This week the Waters team put together a special report on Big Data. In his opening letter, Waters editor-in-chief Victor Anderson points to the monetary value for those who are on the cutting edge of this large-scale frontier.

I completely agree. Those firms that are at the forefront of mining this data, and those that are innovative in the ways they use the information gained, will have an enormous competitive advantage over the laggards that are in a reactionary position.

Unfortunately, though, the financial services industry has chosen to sit on the sidelines rather than innovate when it has come to things like cloud technology, mobile technology, social media and field-programmable gate arrays (FPGA).

My colleague Tim Murray covered a panel discussion this week that addressed Big Data. Knight Capital's Steven Sadoff told the audience that the market rarely delves into the cutting edge of new technology.

"Advances in technology simply haven't kept up," he said. "Whatever you want to throw at a particular tech problem, we've only seen evolutionary improvements."

There is hope, though, that buy-side firms will look to address the challenge of Big Data internally, rather than outsource it.

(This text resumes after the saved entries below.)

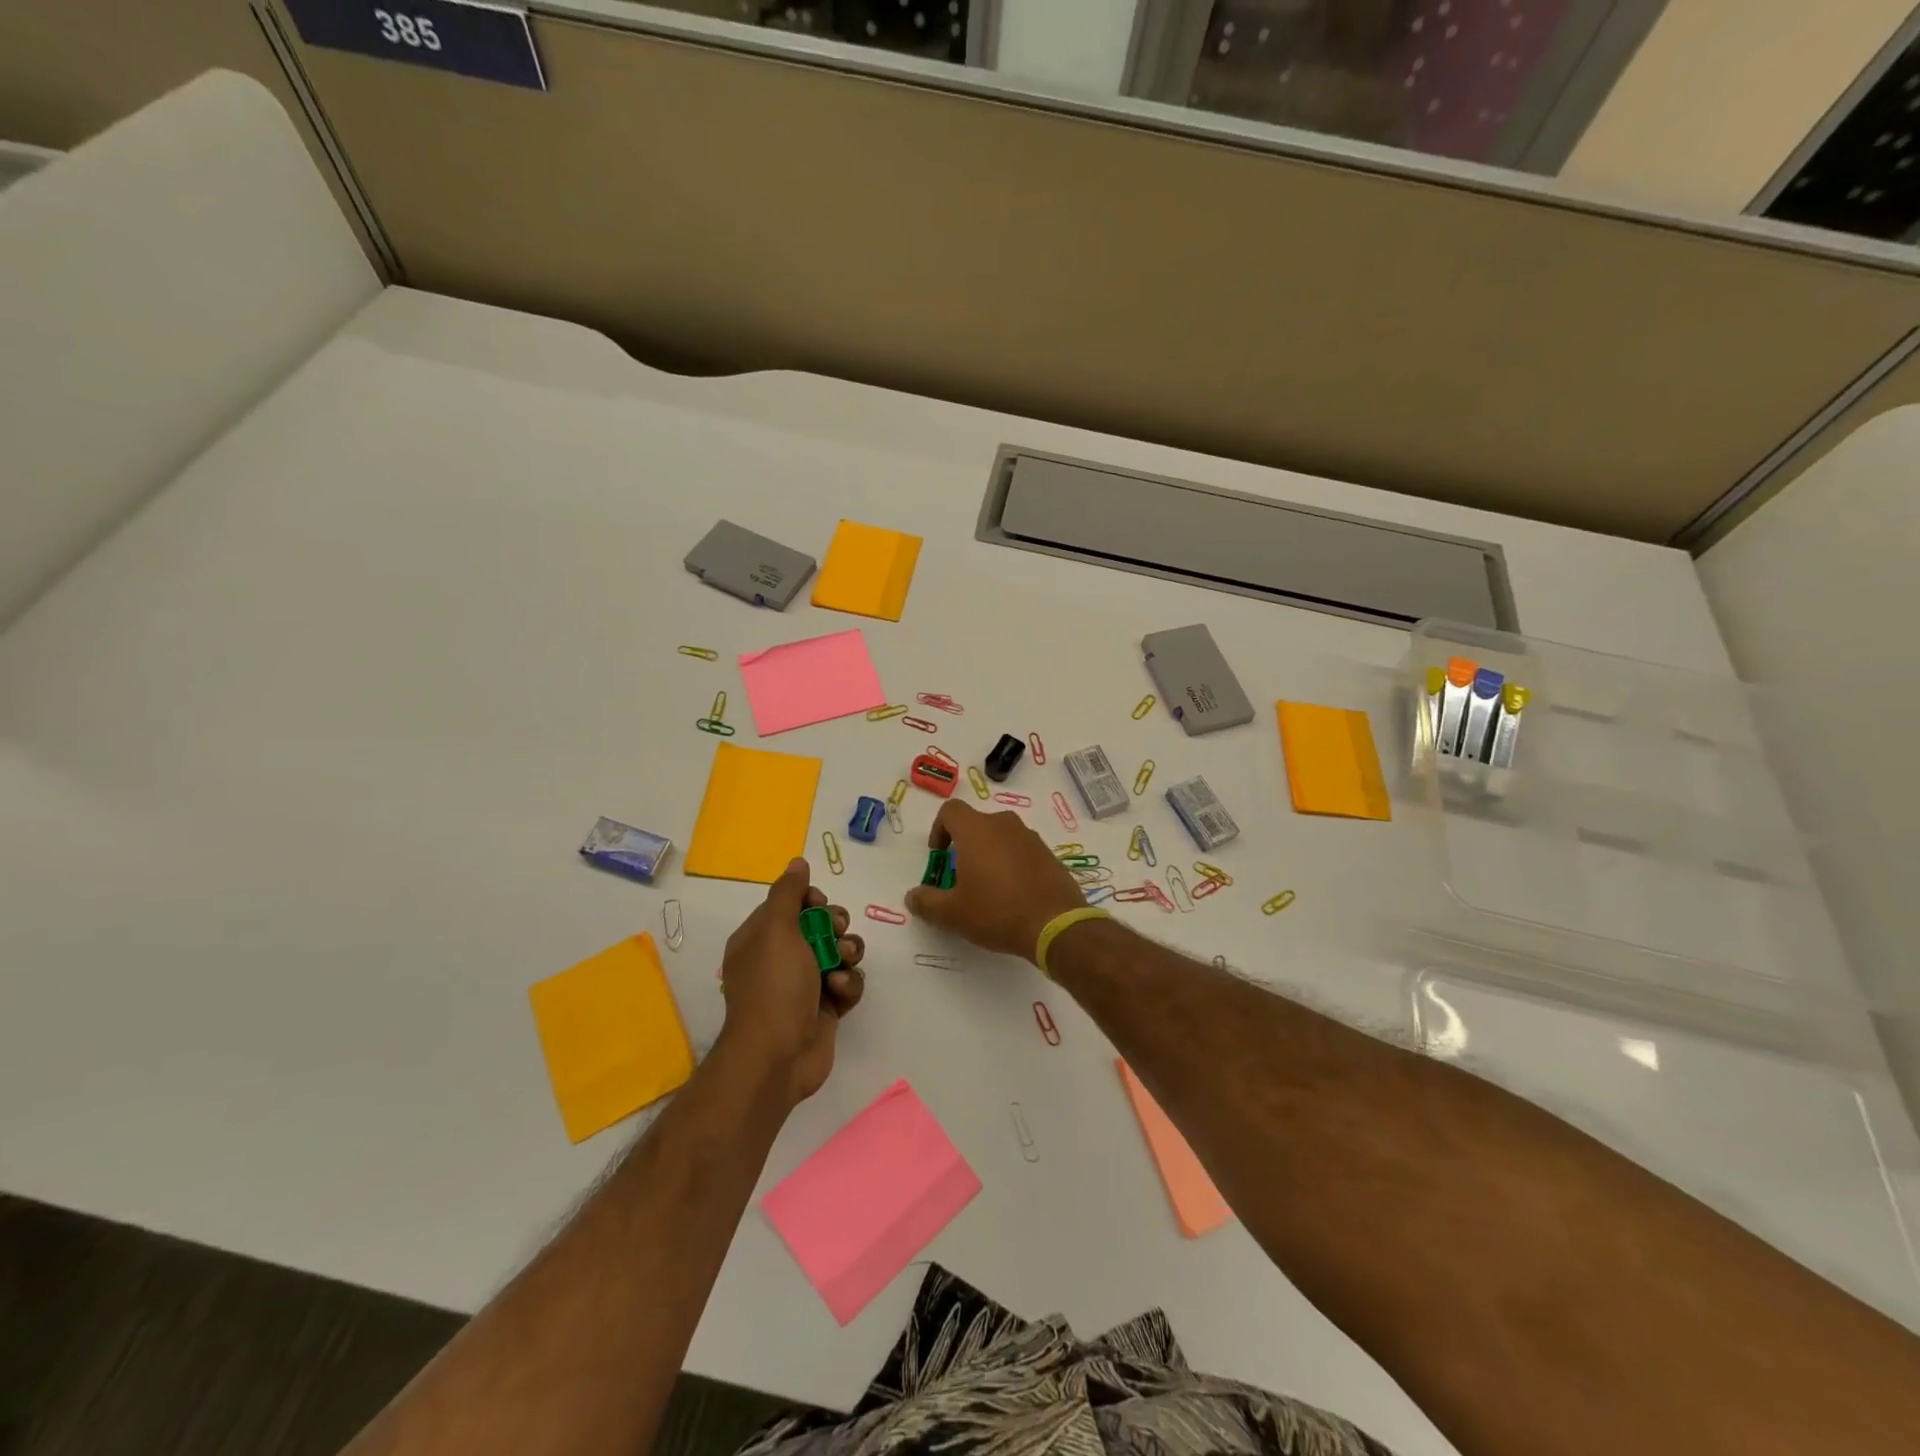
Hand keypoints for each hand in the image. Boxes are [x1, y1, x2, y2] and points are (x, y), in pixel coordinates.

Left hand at [718, 858, 864, 1105]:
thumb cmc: (774, 986)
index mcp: (761, 937)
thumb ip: (789, 893)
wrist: (778, 1056)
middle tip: (834, 935)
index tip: (818, 905)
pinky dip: (849, 985)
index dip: (811, 900)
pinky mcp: (826, 1007)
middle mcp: (782, 957)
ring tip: (842, 966)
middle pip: (821, 924)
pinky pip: (849, 982)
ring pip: (840, 951)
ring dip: (848, 954)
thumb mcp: (776, 929)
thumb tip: (797, 862)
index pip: (792, 904)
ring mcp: (805, 983)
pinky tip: (840, 993)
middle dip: (835, 926)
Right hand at [904, 801, 1087, 963]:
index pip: (950, 810)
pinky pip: (1021, 849)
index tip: (939, 856)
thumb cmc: (996, 912)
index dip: (939, 829)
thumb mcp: (952, 913)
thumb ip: (927, 902)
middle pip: (976, 823)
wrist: (1055, 924)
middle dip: (964, 845)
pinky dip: (1012, 862)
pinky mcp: (1048, 853)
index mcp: (976, 830)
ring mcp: (1030, 837)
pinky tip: (1013, 893)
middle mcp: (1004, 825)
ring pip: (1001, 836)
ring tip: (987, 886)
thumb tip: (912, 896)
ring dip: (989, 853)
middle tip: (961, 876)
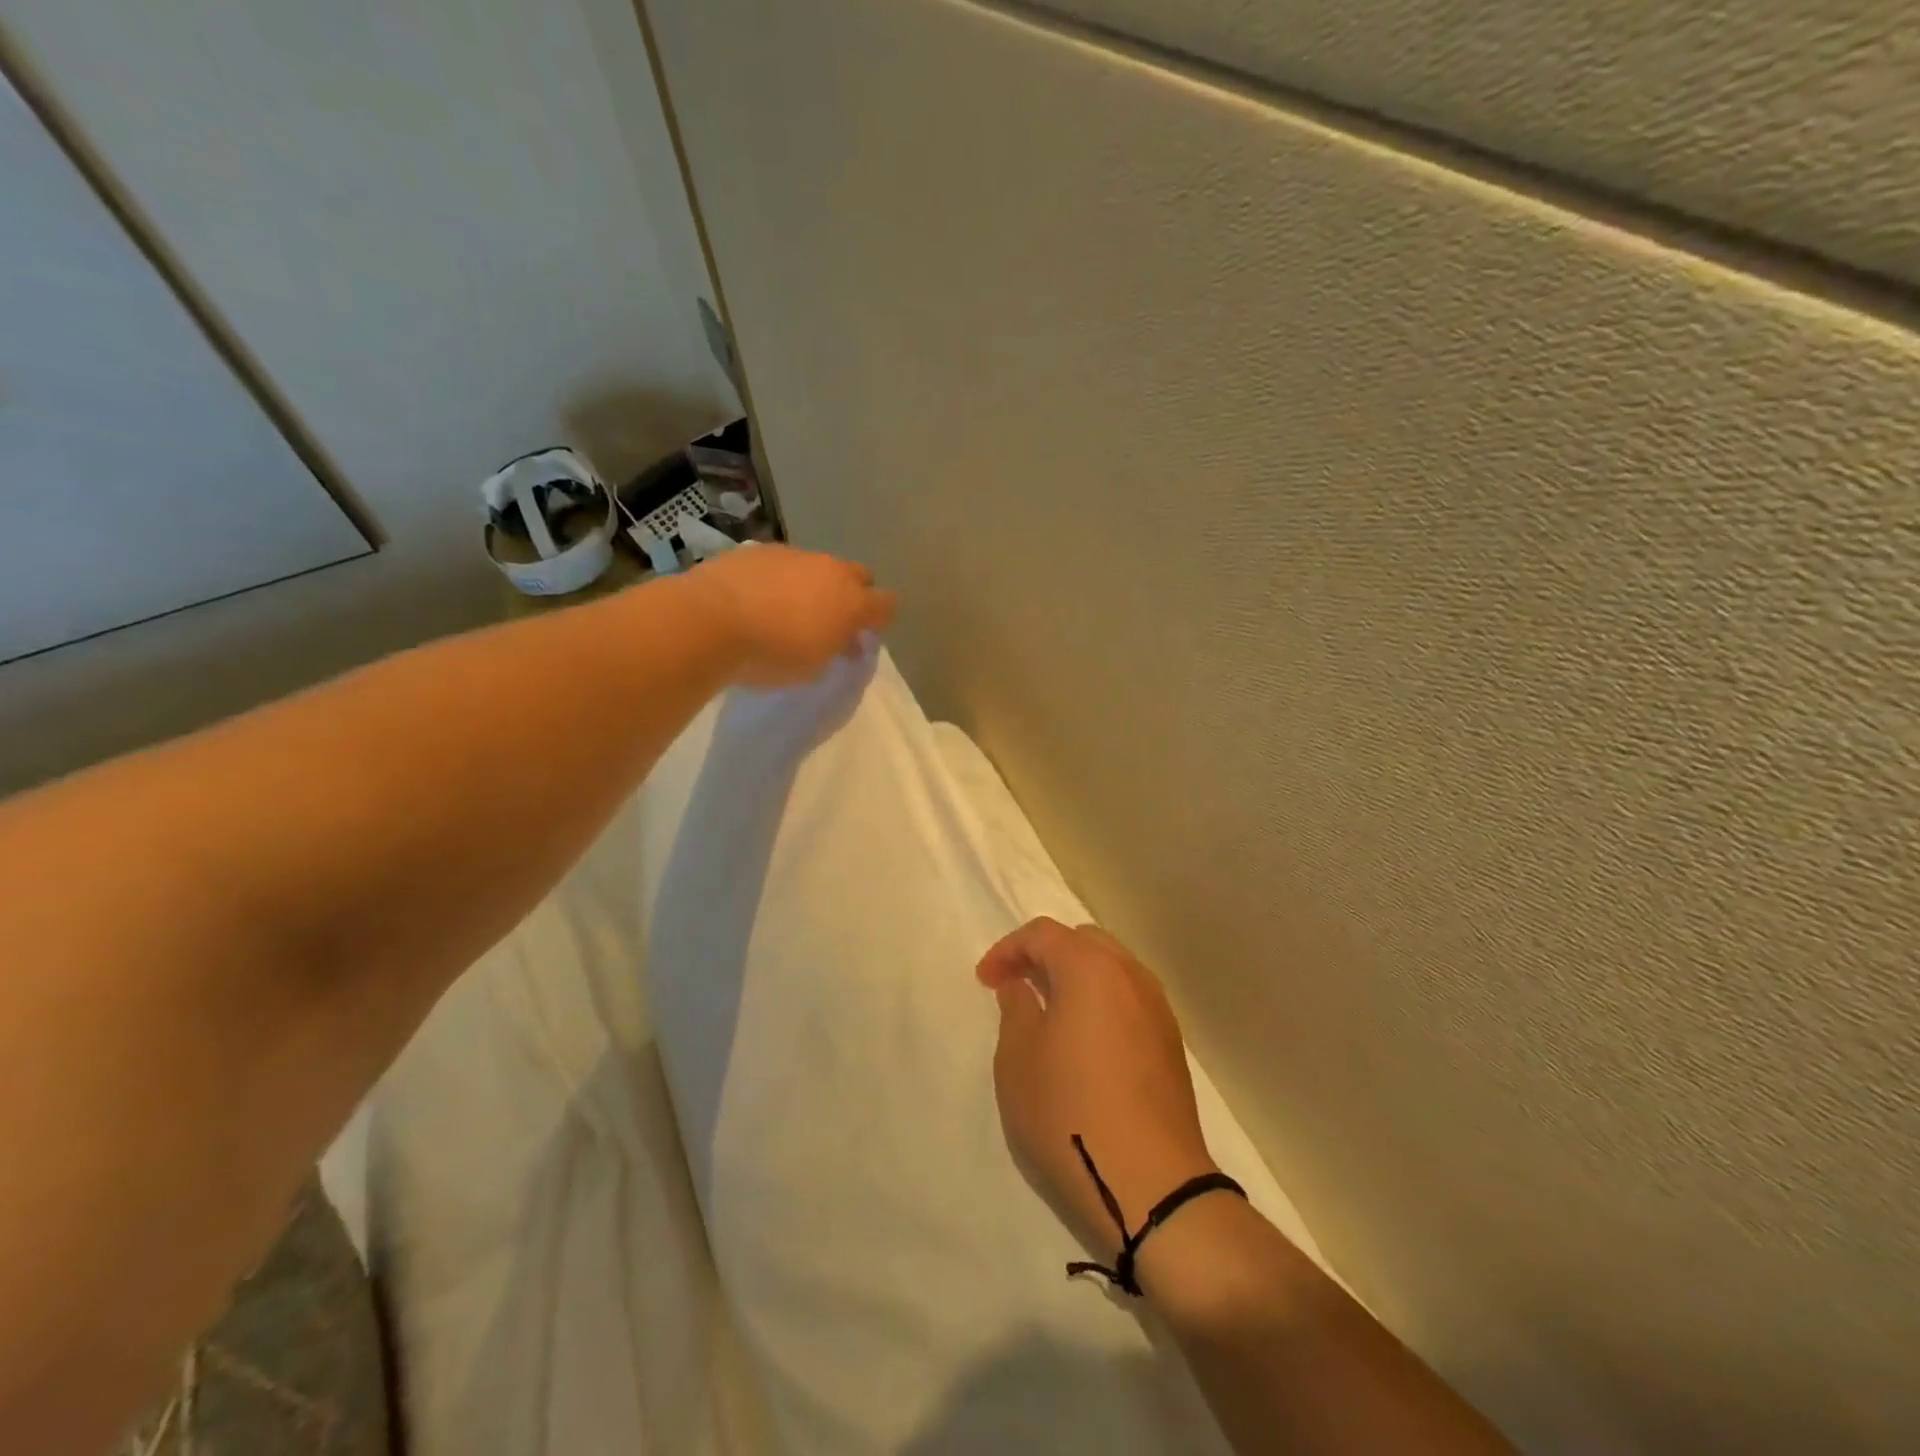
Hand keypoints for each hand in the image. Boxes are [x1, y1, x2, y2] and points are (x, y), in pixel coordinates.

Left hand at [687, 545, 897, 686]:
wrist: (709, 621)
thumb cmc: (771, 655)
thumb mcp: (813, 667)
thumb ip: (835, 649)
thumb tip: (844, 640)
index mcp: (852, 602)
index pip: (886, 605)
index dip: (880, 621)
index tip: (863, 638)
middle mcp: (830, 570)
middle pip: (858, 576)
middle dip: (853, 595)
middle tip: (833, 621)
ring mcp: (794, 555)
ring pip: (818, 567)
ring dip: (814, 585)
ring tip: (788, 610)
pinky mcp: (759, 549)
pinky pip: (783, 563)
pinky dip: (780, 579)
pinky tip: (758, 599)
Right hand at [978, 918, 1217, 1261]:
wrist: (1152, 1184)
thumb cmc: (1070, 1113)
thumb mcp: (1018, 1060)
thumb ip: (1016, 1009)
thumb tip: (1022, 987)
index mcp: (1090, 968)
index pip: (1043, 934)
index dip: (1008, 950)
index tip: (986, 981)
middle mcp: (1130, 976)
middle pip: (1083, 942)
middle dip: (1045, 955)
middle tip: (1018, 986)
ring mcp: (1158, 1008)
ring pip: (1111, 968)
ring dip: (1076, 977)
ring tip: (1050, 1012)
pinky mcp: (1171, 1042)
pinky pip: (1129, 999)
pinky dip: (1102, 1001)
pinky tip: (1086, 1040)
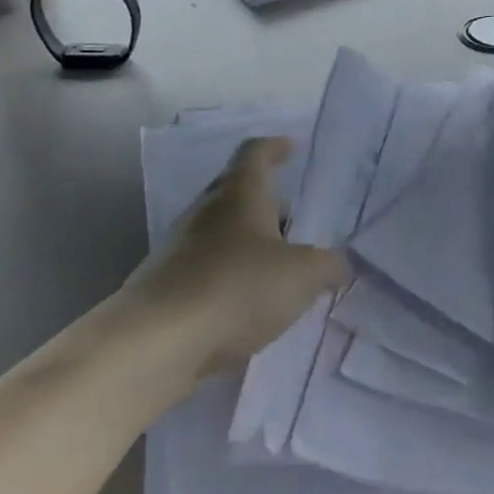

At that same event, Tudor Investments’ CTO Oleg Olovyannikov said that Big Data storage is something the firm is looking at and that it has tended to build its solutions in-house.

"We have always had a very proprietary mindset—and therefore tend to build everything ourselves," he said. "We manage hundreds of data feeds—real-time as well as research feeds, and track them all in-house. We looked, and simply don't find a lot of savings in outsourcing, when our junior personnel can handle those tasks at lower cost. As a smaller, agile buy-side firm, our challenge is personnel, and keeping the high-value ‘boutique' knowledge in-house."

I would hope that more people in the industry choose to take this approach. For non-proprietary things like market data, the vendors should be leading the charge and rolling out solutions. But when it comes to monetizing Big Data, there's much to be gained by being at the head of the class.